The beauty of evolutionary theory is that it takes a long time, and describes a process of the production of biological and physical diversity. But that process could be either a creation or an evolution. Selection could be either natural or artificial. Genetic change could be either random mutation or genetic engineering. Data that indicate either selection or genetic change support both theories. If creation is true, we learn something about the way God, the Creator, works, about His nature, what we can expect from Him, even from the theory of evolution. It's like Newton's laws of force and motion. Not exactly true, but useful for many practical purposes.
That the restored creation retains the agedness of the original is thus a restatement of your option 1
1) God is a prankster, and deliberately set up the universe to look old as a trick to us.
into, "God deliberately set up the universe in its orginal old age, because that's the way it was when it was destroyed, the way He wanted it to be. He wanted us to know how He went about creating things, so that when we (His image) would create things, and would choose to do so in a Godly fashion, we would know how that was." We have the six day restoration story, so that when we found something that was laid waste and destroyed by evil (either our creation, or His), and wanted it restored, we could know that a "miraculous" fast restoration was always possible.

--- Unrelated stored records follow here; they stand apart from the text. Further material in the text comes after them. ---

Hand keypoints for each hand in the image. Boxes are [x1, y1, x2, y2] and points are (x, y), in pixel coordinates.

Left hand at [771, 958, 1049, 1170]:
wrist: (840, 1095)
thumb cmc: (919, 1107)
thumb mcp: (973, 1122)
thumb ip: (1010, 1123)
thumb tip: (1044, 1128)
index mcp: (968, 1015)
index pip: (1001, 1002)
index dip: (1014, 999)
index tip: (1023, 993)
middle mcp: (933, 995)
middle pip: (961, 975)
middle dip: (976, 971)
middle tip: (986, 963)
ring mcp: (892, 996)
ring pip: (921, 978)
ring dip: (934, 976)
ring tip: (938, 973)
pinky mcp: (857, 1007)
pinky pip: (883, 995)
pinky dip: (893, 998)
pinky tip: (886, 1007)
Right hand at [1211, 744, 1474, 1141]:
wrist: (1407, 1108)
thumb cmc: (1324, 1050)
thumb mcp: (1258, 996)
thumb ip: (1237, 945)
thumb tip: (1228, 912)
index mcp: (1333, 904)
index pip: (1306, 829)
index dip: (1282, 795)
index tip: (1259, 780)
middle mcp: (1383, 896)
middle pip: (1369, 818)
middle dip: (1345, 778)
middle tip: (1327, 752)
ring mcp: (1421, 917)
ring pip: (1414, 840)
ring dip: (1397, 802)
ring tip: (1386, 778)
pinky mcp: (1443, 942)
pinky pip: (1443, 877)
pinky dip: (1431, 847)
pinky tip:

This view of creation, when dealt with scientifically, I call evolition, to contrast with evolution. Giving the two theories these similar names seems to defuse in my mind the idea that the theories are of different natures and cannot be studied using strong inference. In strong inference, one takes two competing explanations, and deduces opposing predictions from the two. Then, the predictions are tested, and the theory whose predictions are confirmed gains in plausibility compared to the theory whose predictions are not. In this case, we might (!) predict from the theory of creation, from evolition, that those who "forget God" as is done with most evolutionary thinking will be artificially selected against by the artificially selecting Creator, still busy at work shaping His creation. That is, evolutionists ought to have a lower fitness, less reproducing offspring, than those believing in a Creator. From the theory of evolution, we (might, again) get the opposite prediction. That is, if a Creator can be safely forgotten, not being relevant to fitness, etc, then those who waste time on the idea, or are deluded or deceived (i.e. creation believers), being less aware of the truth about forces that determine fitness, would have fewer reproducing offspring. This assumes of course that intelligence "evolved" through natural selection, being a trait that produced clearer, more accurate perceptions and expectations of "selection pressures."
In this simple test, the human group with the largest known fitness, Mennonites and Amish, being creation believers, confirm the truth of the evolition theory. Except for Robert Trivers, a unique evolutionary biologist who explicitly took his theory to heart and went out to have a large biological fitness, evolutionists are probably lower than the general population in reproductive success.
Don't want to make too much out of this test, of course. Just presented as an example of how one scientist is going about seeing which theory is most plausible.